(The task):
Please repeat, exactly as written, the line containing "table_cell [769, 844, 1171, 903]" and every line after it through the end of the records below, leaving out any pictures.

-------- Raw data

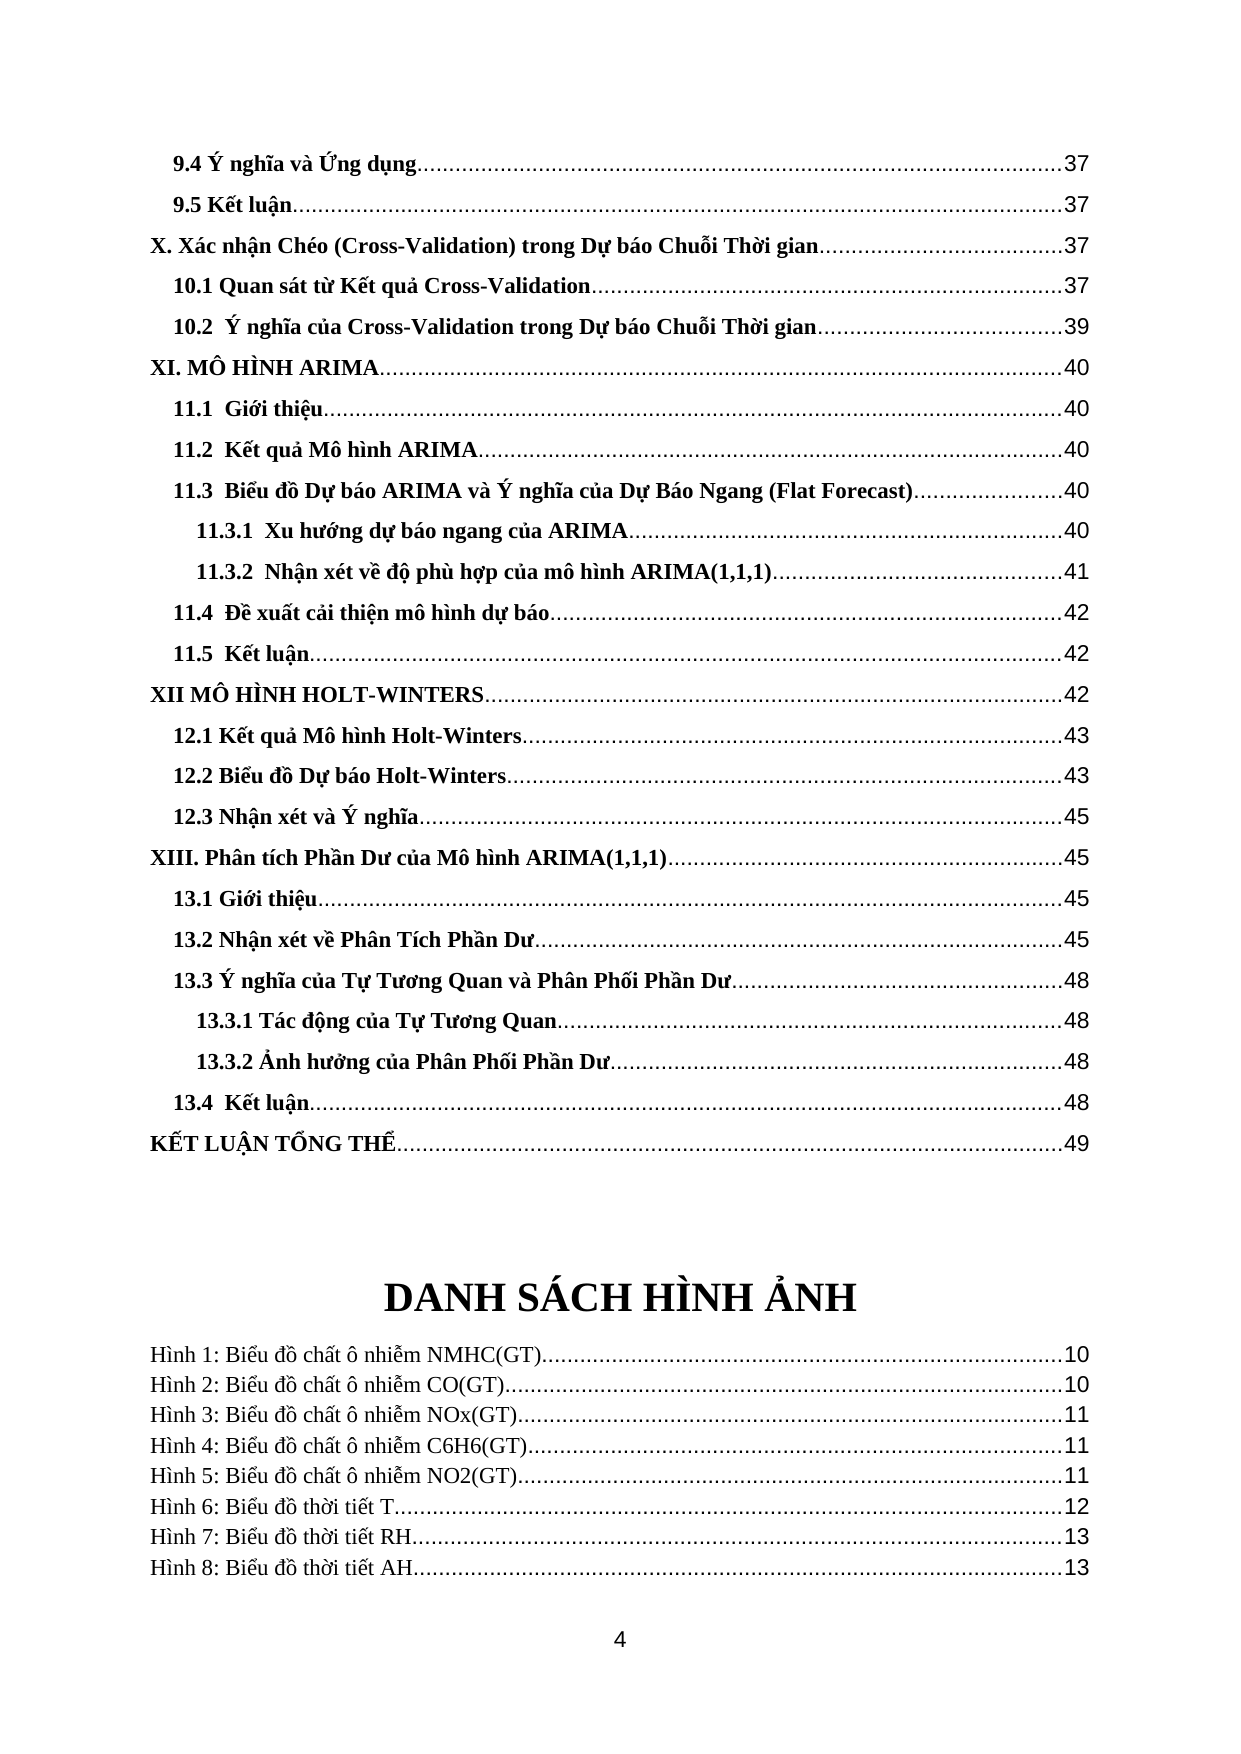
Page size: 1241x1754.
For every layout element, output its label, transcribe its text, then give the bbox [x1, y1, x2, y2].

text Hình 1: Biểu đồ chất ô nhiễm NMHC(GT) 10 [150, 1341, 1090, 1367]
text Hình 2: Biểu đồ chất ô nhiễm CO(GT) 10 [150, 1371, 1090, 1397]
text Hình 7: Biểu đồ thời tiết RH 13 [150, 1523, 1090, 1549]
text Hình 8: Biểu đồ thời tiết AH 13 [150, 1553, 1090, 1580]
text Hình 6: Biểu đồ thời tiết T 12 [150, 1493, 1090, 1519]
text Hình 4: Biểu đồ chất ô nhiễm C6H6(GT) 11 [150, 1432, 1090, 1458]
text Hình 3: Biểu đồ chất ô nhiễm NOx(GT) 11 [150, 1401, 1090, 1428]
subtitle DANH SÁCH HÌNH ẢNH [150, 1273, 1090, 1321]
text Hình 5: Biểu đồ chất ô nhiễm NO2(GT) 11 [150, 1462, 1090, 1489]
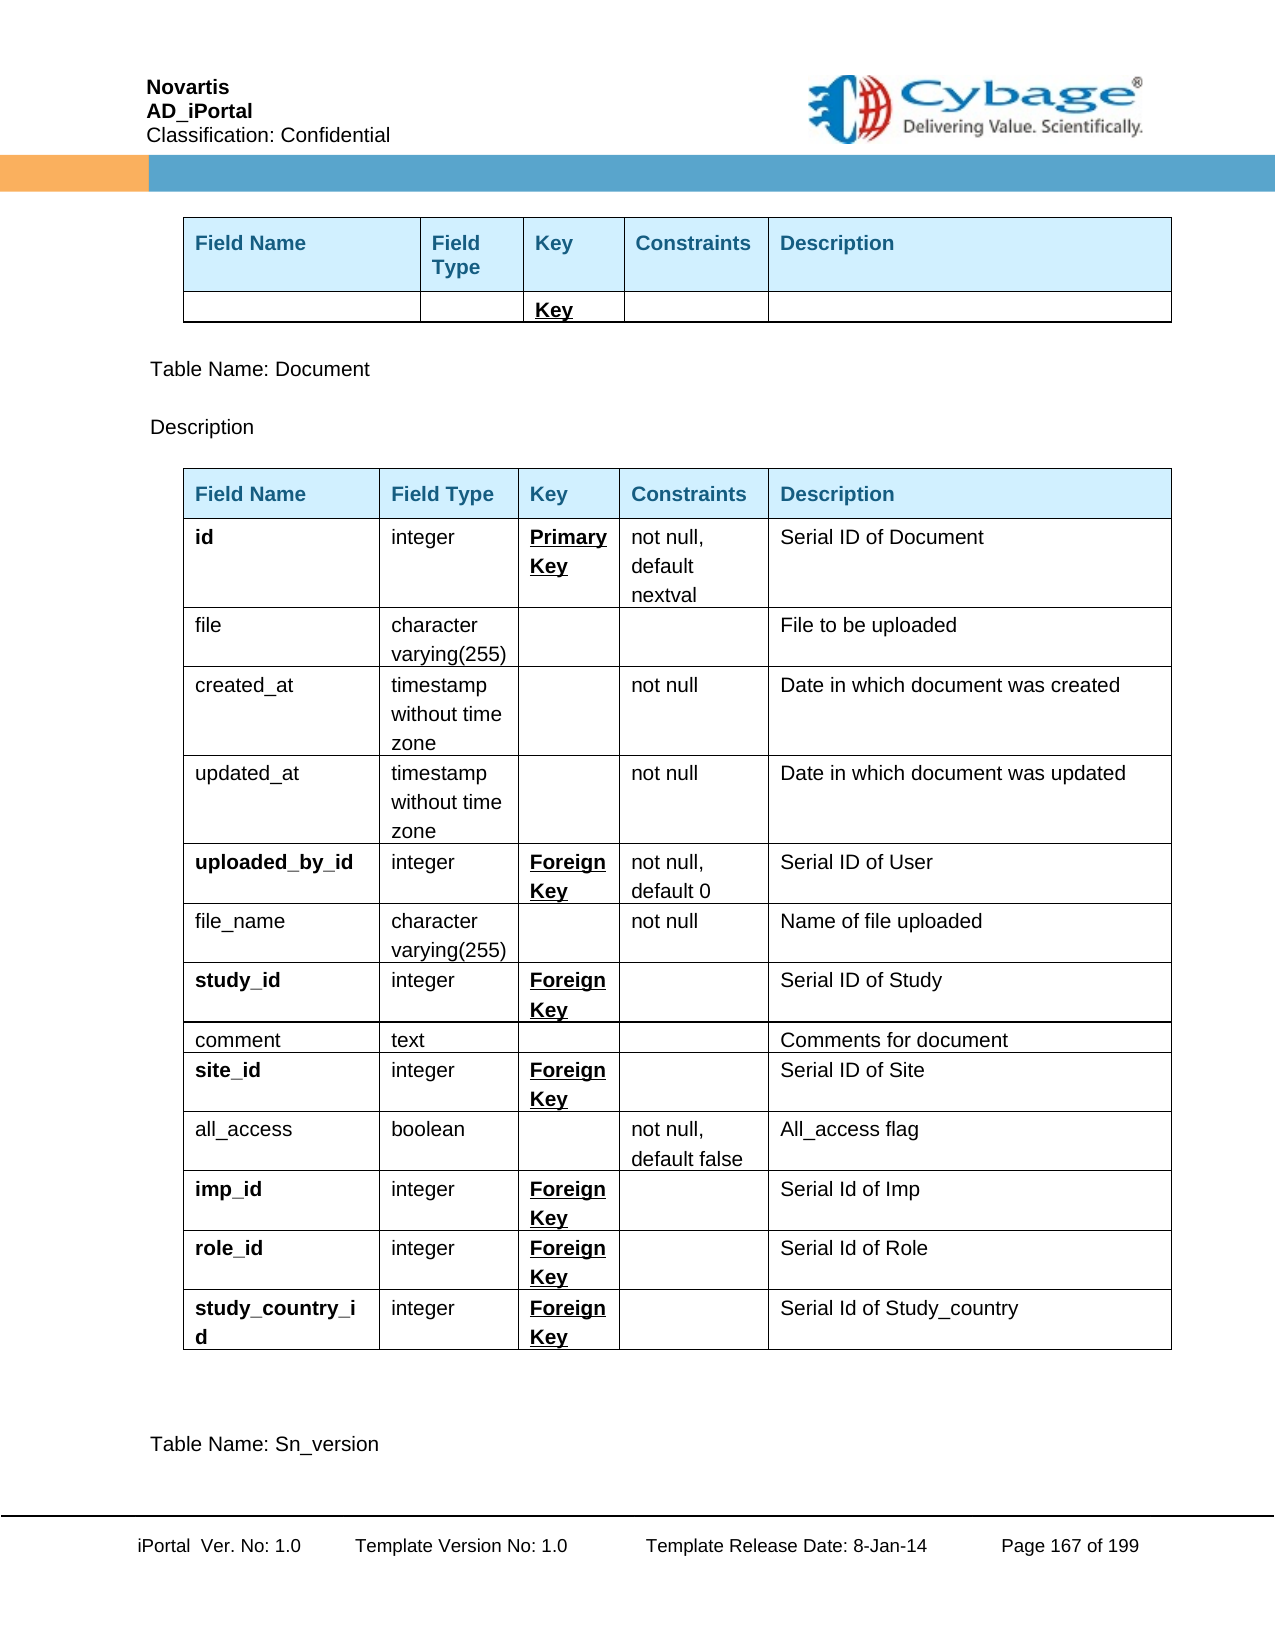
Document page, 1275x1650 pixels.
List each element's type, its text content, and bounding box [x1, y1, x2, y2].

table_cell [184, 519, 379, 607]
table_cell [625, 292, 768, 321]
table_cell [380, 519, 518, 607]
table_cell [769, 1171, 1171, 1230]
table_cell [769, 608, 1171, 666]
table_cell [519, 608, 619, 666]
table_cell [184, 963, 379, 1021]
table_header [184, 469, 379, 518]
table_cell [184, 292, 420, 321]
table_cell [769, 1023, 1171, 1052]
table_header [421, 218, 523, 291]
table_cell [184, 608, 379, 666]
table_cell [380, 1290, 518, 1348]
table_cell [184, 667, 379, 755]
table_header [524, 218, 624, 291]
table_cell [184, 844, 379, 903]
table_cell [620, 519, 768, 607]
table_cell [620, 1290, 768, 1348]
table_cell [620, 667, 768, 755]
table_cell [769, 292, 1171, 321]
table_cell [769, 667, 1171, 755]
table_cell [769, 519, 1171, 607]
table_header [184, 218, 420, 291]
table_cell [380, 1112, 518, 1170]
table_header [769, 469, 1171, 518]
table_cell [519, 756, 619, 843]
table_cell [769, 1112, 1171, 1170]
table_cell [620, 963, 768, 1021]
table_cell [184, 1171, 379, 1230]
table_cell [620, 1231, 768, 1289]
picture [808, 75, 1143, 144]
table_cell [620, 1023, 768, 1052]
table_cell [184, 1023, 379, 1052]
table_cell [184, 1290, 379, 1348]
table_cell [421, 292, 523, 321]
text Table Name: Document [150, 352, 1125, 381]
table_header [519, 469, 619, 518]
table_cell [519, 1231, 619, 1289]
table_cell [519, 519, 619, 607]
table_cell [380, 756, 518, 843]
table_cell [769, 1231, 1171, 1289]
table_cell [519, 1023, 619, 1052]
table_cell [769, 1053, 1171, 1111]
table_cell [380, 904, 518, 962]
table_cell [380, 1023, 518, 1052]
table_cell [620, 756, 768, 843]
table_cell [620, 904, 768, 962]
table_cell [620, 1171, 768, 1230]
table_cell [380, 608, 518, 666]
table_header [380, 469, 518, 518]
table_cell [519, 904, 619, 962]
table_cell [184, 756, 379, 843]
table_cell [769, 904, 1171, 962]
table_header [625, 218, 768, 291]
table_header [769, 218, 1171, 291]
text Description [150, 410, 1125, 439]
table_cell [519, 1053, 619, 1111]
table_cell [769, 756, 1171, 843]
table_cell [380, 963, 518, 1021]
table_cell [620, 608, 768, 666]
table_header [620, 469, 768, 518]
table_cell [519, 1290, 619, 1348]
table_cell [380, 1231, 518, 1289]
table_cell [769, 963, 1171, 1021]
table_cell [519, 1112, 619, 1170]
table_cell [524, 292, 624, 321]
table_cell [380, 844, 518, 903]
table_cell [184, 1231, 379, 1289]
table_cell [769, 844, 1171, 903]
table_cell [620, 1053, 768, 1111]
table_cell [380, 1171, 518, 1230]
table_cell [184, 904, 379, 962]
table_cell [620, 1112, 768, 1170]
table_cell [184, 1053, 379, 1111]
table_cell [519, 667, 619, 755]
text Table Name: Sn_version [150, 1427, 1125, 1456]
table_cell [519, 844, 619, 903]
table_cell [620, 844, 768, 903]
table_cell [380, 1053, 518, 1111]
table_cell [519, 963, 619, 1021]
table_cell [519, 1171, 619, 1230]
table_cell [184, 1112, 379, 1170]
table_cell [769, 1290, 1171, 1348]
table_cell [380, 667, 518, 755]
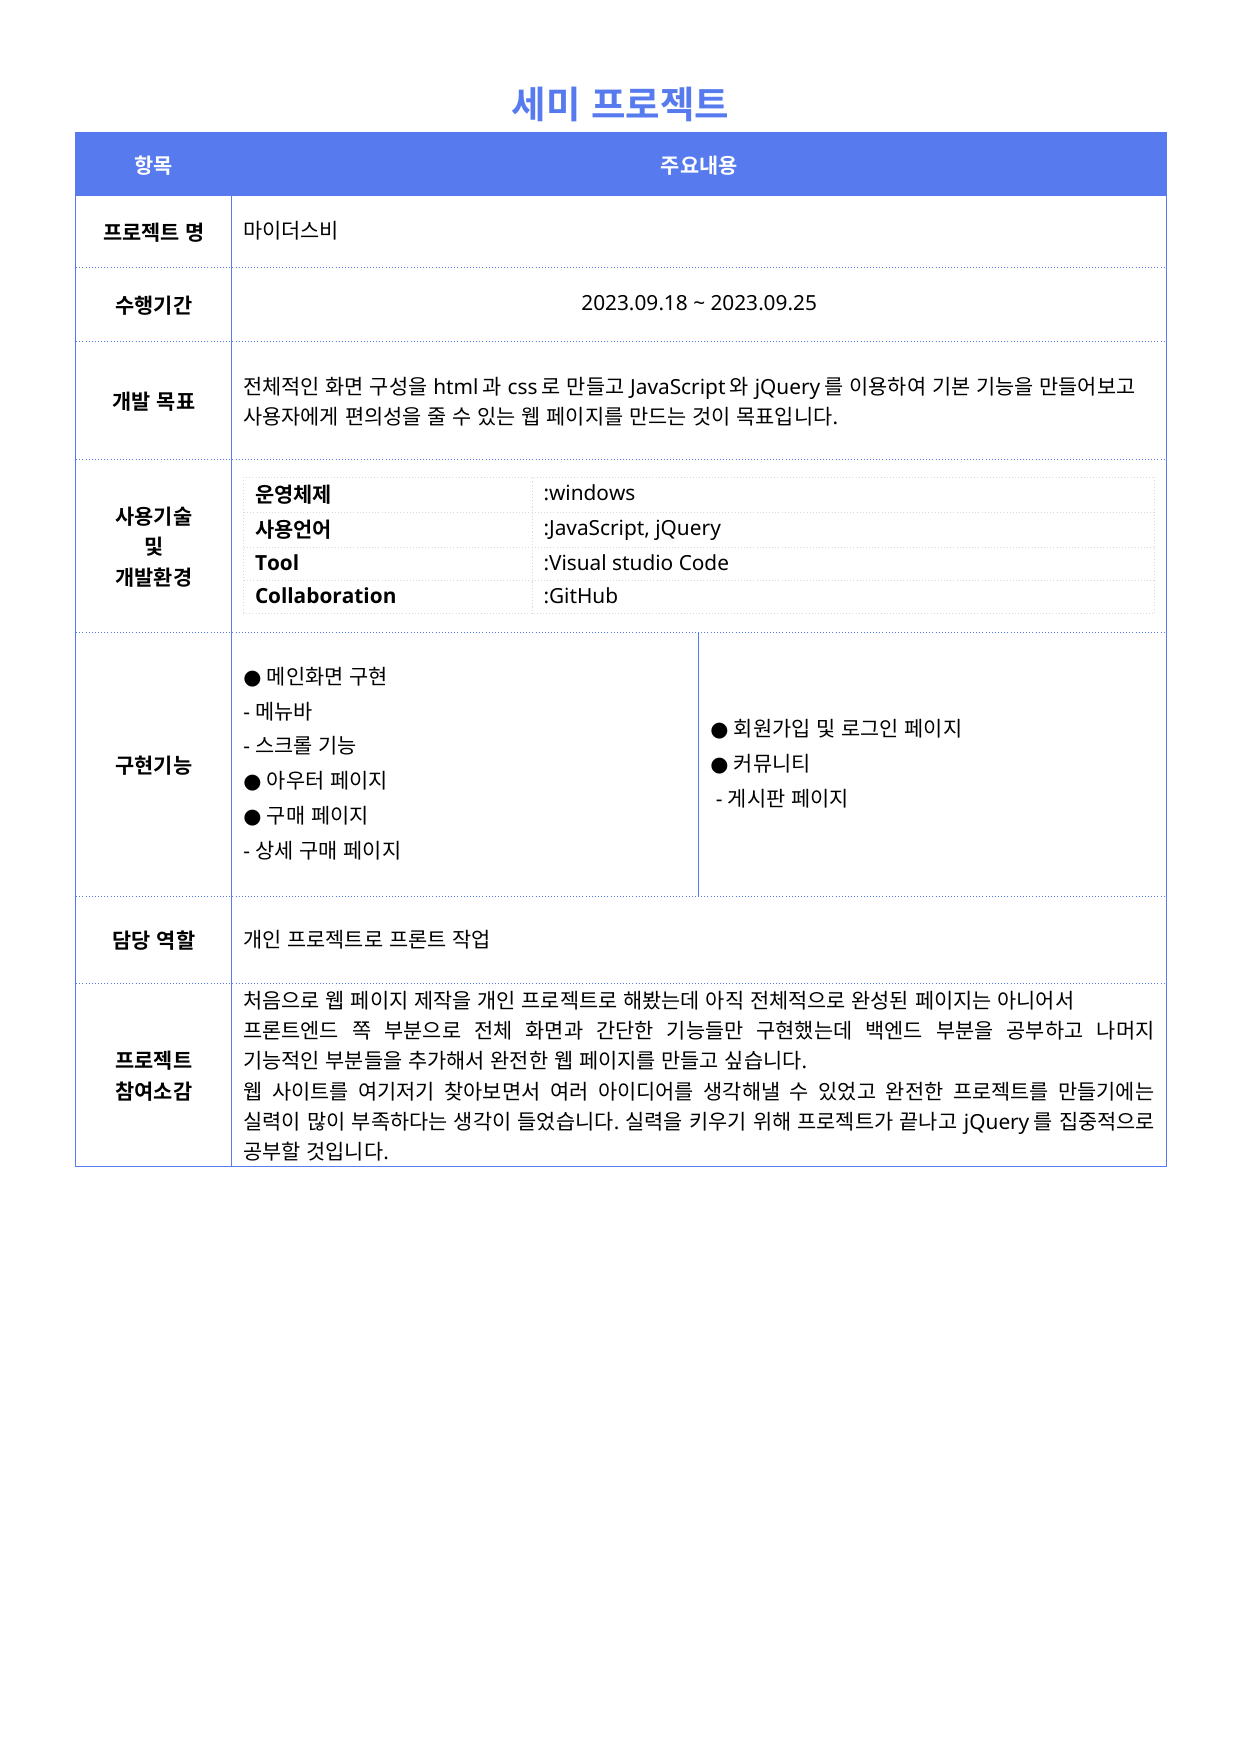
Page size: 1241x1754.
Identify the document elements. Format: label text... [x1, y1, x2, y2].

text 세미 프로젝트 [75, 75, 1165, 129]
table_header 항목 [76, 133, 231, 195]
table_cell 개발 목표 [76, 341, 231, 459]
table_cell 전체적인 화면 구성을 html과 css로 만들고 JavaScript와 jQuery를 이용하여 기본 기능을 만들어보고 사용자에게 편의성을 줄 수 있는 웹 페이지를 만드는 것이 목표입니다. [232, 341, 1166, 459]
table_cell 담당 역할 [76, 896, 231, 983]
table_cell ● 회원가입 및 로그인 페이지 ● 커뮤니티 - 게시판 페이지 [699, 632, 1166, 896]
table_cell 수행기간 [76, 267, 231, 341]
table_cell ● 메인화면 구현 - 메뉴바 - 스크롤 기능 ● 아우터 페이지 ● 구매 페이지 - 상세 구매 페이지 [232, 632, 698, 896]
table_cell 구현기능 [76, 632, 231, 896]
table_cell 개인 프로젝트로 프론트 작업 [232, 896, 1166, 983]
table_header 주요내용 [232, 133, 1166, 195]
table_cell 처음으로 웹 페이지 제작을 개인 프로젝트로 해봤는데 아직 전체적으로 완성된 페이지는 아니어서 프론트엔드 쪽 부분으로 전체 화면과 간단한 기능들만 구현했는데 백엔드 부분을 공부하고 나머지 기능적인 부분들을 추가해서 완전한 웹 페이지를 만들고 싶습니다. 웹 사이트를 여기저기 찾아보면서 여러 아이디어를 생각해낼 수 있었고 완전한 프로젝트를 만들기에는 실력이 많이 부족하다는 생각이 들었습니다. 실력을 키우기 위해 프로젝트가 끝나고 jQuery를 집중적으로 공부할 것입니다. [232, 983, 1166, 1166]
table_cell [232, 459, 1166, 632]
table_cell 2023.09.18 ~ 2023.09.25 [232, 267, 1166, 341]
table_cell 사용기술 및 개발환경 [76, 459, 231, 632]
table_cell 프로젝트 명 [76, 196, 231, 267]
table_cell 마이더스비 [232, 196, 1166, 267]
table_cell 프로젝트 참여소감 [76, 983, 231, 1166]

----------------

(Problem solution):
table_cell [769, 844, 1171, 903]
table_cell [620, 1053, 768, 1111]
table_cell [380, 1171, 518, 1230]
table_cell [184, 904, 379, 962]
table_cell [620, 1112, 768, 1170]
table_cell [184, 1053, 379, 1111]
table_cell [519, 667, 619, 755]
text Table Name: Sn_version [150, 1427, 1125, 1456]
table_cell [519, 844, 619, 903]
table_cell [620, 844, 768, 903]
table_cell [380, 1053, 518, 1111]
table_cell [519, 963, 619, 1021]
table_cell [519, 1171, 619, 1230]
table_cell [184, 1112, 379, 1170]
table_cell [769, 1290, 1171, 1348]
table_cell [380, 667, 518, 755]
Page size: 1241x1754.
Identify the document elements. Format: label text... [x1, y1, x2, y2].

text 세미 프로젝트 [75, 75, 1165, 129]
table_header 항목 [76, 133, 231, 195]
table_cell 개발 목표 [76, 341, 231, 459]
table_cell 전체적인 화면 구성을 html과 css로 만들고 JavaScript와 jQuery를 이용하여 기본 기능을 만들어보고 사용자에게 편의성을 줄 수 있는 웹 페이지를 만드는 것이 목표입니다. [232, 341, 1166, 459]
table_cell 담당 역할 [76, 896, 231, 983]
table_cell ● 회원가입 및 로그인 페이지 ● 커뮤니티 - 게시판 페이지 [699, 632, 1166, 896]
table_cell 수행기간 [76, 267, 231, 341]
table_cell ● 메인화면 구현 - 메뉴바 - 스크롤 기능 ● 아우터 페이지 ● 구매 페이지 - 상세 구매 페이지 [232, 632, 698, 896]
table_cell 구현기능 [76, 632, 231, 896]
table_cell 개인 프로젝트로 프론트 작업 [232, 896, 1166, 983]
table_header 주요내용 [232, 133, 1166, 195]
table_cell 처음으로 웹 페이지 제작을 개인 프로젝트로 해봤는데 아직 전체적으로 완성된 페이지는 아니어서 프론트엔드 쪽 부분으로 전체 화면과 간단한 기능들만 구현했는데 백엔드 부분을 공부하고 나머지 기능적인 부분들을 추가해서 완전한 웹 페이지를 만들고 싶습니다. 웹 사이트를 여기저기 찾아보면서 여러 아이디어를 생각해낼 수 있었고 완전한 프로젝트를 만들기에는 실력이 많이 부족하다는 생각이 들었습니다. 실력을 키우기 위해 프로젝트가 끝나고 jQuery를 집중적으로 공부할 것입니다. [232, 983, 1166, 1166]
table_cell [232, 459, 1166, 632]
table_cell 2023.09.18 ~ 2023.09.25 [232, 267, 1166, 341]
table_cell 사용기술 및 개발환경 [76, 459, 231, 632]
table_cell 프로젝트 명 [76, 196, 231, 267]
table_cell 마이더스비 [232, 196, 1166, 267]
table_cell 프로젝트 참여소감 [76, 983, 231, 1166]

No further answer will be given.